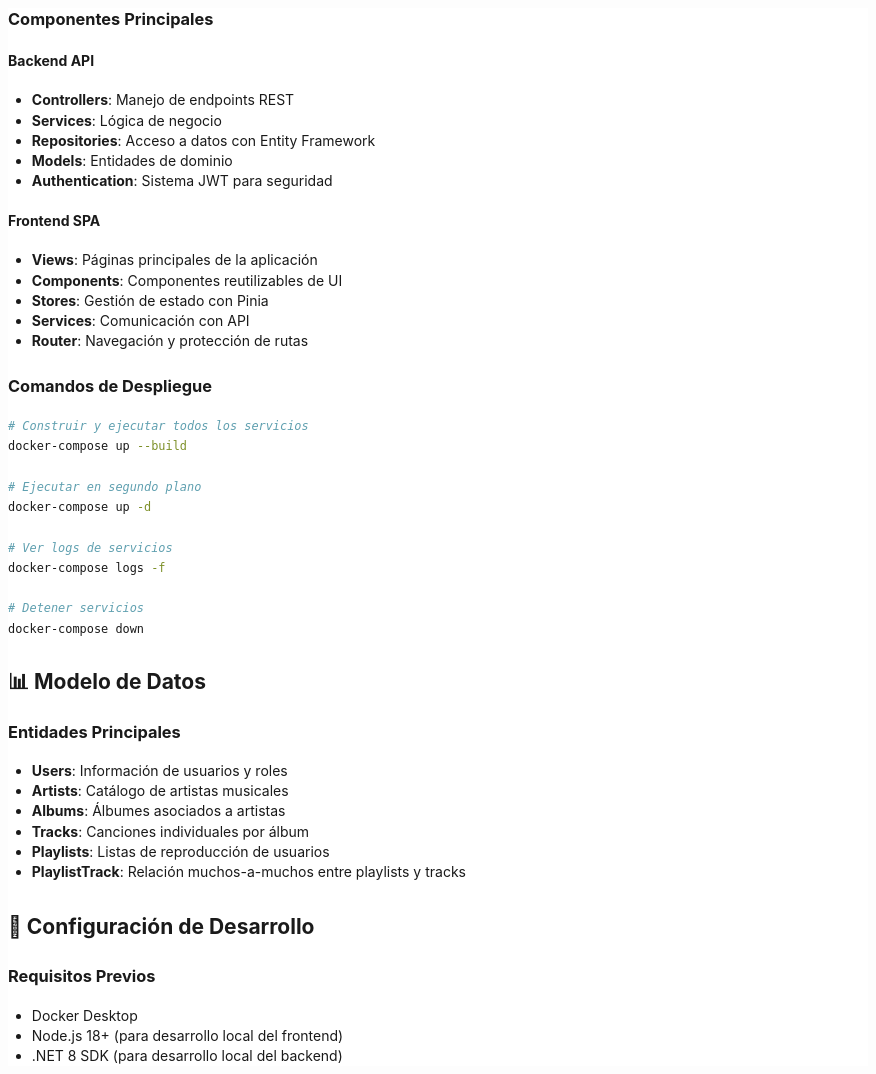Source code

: ### Componentes Principales

#### Backend API
- **Controllers**: Manejo de endpoints REST
- **Services**: Lógica de negocio
- **Repositories**: Acceso a datos con Entity Framework
- **Models**: Entidades de dominio
- **Authentication**: Sistema JWT para seguridad

#### Frontend SPA
- **Views**: Páginas principales de la aplicación
- **Components**: Componentes reutilizables de UI
- **Stores**: Gestión de estado con Pinia
- **Services**: Comunicación con API
- **Router**: Navegación y protección de rutas

### Comandos de Despliegue

```bash
# Construir y ejecutar todos los servicios
docker-compose up --build

# Ejecutar en segundo plano
docker-compose up -d

# Ver logs de servicios
docker-compose logs -f

# Detener servicios
docker-compose down
```

## 📊 Modelo de Datos

### Entidades Principales

- **Users**: Información de usuarios y roles
- **Artists**: Catálogo de artistas musicales
- **Albums**: Álbumes asociados a artistas
- **Tracks**: Canciones individuales por álbum
- **Playlists**: Listas de reproducción de usuarios
- **PlaylistTrack**: Relación muchos-a-muchos entre playlists y tracks

## 🔧 Configuración de Desarrollo

### Requisitos Previos
- Docker Desktop
- Node.js 18+ (para desarrollo local del frontend)
- .NET 8 SDK (para desarrollo local del backend)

### [About this task]
Each line from the one that contains "#### Frontend SPA" through the end of the records must be repeated exactly. No other line belongs in the answer.

### [Written solution]
#### Frontend SPA
- **Views**: Páginas principales de la aplicación
- **Components**: Componentes reutilizables de UI
- **Stores**: Gestión de estado con Pinia
- **Services**: Comunicación con API
- **Router**: Navegación y protección de rutas

### Comandos de Despliegue

```bash
# Construir y ejecutar todos los servicios
docker-compose up --build

# Ejecutar en segundo plano
docker-compose up -d

# Ver logs de servicios
docker-compose logs -f

# Detener servicios
docker-compose down
```

## 📊 Modelo de Datos

### Entidades Principales

- **Users**: Información de usuarios y roles
- **Artists**: Catálogo de artistas musicales
- **Albums**: Álbumes asociados a artistas
- **Tracks**: Canciones individuales por álbum
- **Playlists**: Listas de reproducción de usuarios
- **PlaylistTrack**: Relación muchos-a-muchos entre playlists y tracks

## 🔧 Configuración de Desarrollo

### Requisitos Previos
- Docker Desktop
- Node.js 18+ (para desarrollo local del frontend)
- .NET 8 SDK (para desarrollo local del backend)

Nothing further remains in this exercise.